EXERCISE AIM | Copy everything from the start of the listing down to the line containing "4. **Tokenisasi dan", including that line, and leave the pictures out.

SUPPLIED RECORDS |

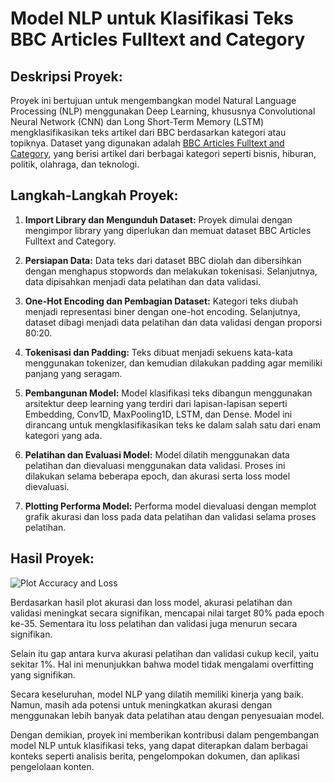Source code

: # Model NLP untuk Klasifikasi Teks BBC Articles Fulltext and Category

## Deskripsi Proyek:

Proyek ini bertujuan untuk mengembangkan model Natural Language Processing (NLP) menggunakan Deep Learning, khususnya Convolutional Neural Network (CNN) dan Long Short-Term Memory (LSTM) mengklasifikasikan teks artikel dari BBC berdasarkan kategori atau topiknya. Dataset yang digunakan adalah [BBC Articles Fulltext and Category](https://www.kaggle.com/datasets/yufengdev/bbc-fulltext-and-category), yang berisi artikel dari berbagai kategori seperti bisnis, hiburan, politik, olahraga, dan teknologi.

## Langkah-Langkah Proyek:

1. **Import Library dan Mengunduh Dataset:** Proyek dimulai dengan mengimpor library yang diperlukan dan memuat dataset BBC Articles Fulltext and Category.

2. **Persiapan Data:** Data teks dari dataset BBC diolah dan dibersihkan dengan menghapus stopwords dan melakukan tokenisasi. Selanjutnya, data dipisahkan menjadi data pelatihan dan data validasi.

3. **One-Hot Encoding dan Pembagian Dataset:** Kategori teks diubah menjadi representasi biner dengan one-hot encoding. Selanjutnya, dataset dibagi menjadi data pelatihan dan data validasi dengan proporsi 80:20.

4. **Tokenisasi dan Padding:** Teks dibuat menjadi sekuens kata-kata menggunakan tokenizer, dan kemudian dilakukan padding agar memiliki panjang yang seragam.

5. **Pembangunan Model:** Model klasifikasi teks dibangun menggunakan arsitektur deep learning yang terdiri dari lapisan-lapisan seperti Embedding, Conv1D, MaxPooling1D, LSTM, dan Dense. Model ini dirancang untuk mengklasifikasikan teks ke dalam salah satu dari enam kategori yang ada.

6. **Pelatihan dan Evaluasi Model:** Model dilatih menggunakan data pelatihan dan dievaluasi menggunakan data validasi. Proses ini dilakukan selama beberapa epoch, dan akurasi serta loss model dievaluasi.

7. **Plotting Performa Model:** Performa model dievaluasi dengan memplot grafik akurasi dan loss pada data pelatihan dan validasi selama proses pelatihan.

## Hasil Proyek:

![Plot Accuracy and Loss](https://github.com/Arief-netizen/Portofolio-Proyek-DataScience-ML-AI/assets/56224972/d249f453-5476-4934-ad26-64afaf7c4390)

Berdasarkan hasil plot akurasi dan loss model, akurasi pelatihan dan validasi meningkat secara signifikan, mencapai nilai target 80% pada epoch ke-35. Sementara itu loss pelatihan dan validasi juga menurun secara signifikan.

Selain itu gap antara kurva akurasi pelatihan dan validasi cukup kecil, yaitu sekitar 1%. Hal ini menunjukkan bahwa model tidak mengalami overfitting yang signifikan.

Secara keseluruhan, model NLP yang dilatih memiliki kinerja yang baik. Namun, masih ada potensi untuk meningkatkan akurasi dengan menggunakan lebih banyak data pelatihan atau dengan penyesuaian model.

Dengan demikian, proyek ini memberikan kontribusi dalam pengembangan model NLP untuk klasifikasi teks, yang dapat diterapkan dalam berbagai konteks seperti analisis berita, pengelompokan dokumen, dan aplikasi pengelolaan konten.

WRITTEN SOLUTION |
Source code

: # Model NLP untuk Klasifikasi Teks BBC Articles Fulltext and Category

## Deskripsi Proyek:

Proyek ini bertujuan untuk mengembangkan model Natural Language Processing (NLP) menggunakan Deep Learning, khususnya Convolutional Neural Network (CNN) dan Long Short-Term Memory (LSTM) mengklasifikasikan teks artikel dari BBC berdasarkan kategori atau topiknya. Dataset yang digunakan adalah [BBC Articles Fulltext and Category](https://www.kaggle.com/datasets/yufengdev/bbc-fulltext-and-category), yang berisi artikel dari berbagai kategori seperti bisnis, hiburan, politik, olahraga, dan teknologi.

## Langkah-Langkah Proyek:

1. **Import Library dan Mengunduh Dataset:** Proyek dimulai dengan mengimpor library yang diperlukan dan memuat dataset BBC Articles Fulltext and Category.

2. **Persiapan Data:** Data teks dari dataset BBC diolah dan dibersihkan dengan menghapus stopwords dan melakukan tokenisasi. Selanjutnya, data dipisahkan menjadi data pelatihan dan data validasi.

3. **One-Hot Encoding dan Pembagian Dataset:** Kategori teks diubah menjadi representasi biner dengan one-hot encoding. Selanjutnya, dataset dibagi menjadi data pelatihan dan data validasi dengan proporsi 80:20.

4. **Tokenisasi dan Padding:** Teks dibuat menjadi sekuens kata-kata menggunakan tokenizer, dan kemudian dilakukan padding agar memiliki panjang yang seragam.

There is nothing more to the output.